The injection pump can be characterized primarily by response time and stability. The response time of the injection pump depends not only on its mechanical properties but also on the fluid resistance and fluid smoothness of the experimental device. The channel’s elasticity and high fluid resistance are essential parameters to obtain stable flow velocity in most microfluidic systems.
As the flow rate changes, the piston pushes the syringe, increasing the pressure in the fluid system and deflecting rather than moving the fluid. Depending on the fluid resistance and elasticity of the system, the response time can vary from one-hundredth of a millisecond in a rigid fluid system with a low resistance to a few hours in a flexible fluid system with very high fluid resistance.
To obtain the best response of the injection pump, you must avoid the fluid system’s elasticity and minimize the chip’s fluid resistance. However, you can use additional tools to increase the response speed of the injection pump.
It is essential to deal with microfluidics and injection pumps to respond to the experimental conditions because the uncertainty of the actual flow rate in microfluidic devices is one of the main reasons for the failure of experiments.
The flow stability of an injection pump depends on the minimum movement of its motor. Since the displacement of the piston is related to the amount of injection, this minimum movement results in the minimum amount of injection. Thus, discrete phenomena like oscillations or pulses occur at low flow rates due to motor stepping. Note that the minimum injection volume is proportional to the syringe diameter; this is why smaller syringe diameters improve flow stability at low flow rates.
However, using a smaller syringe limits the range of flow you want to achieve, and the quality of the syringe becomes critical when the expected stability reaches the order of 0.1 μl/min. Also, keep in mind that flexibility in the system can achieve a smoother flow rate and increase its stability, but reduce the response speed. The use of additional tools can also improve the stability of the injection pump.

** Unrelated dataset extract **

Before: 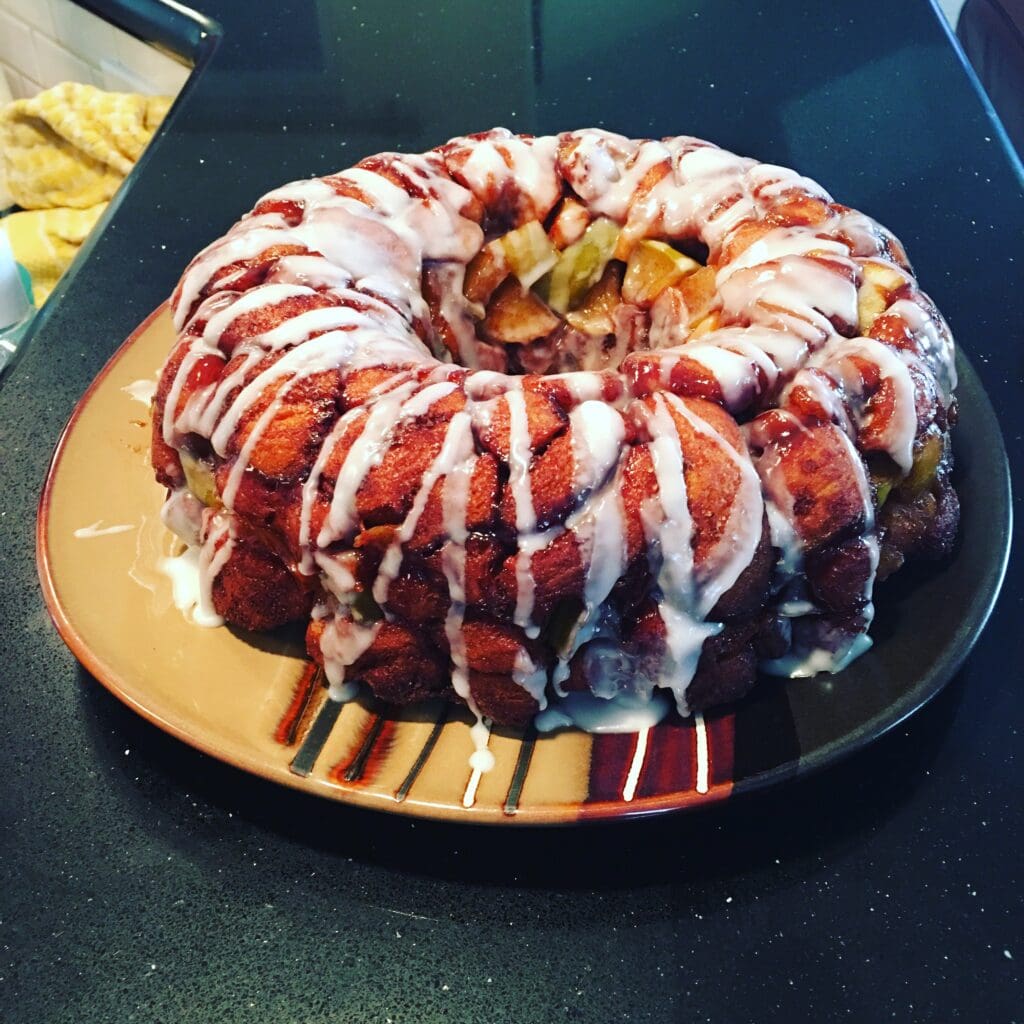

In a word, the injection pump’s performance depends on the engine’s quality and the mechanical precision of its moving parts. This tool usually provides reliable performance. We have seen that some instability occurs at low flow rates. It can improve by increasing the system’s RC constant, for example, by increasing its elasticity, but this reduces the flow rate responsiveness. In dealing with injection pumps and microfluidics, the user must strike the right balance between stability and responsiveness.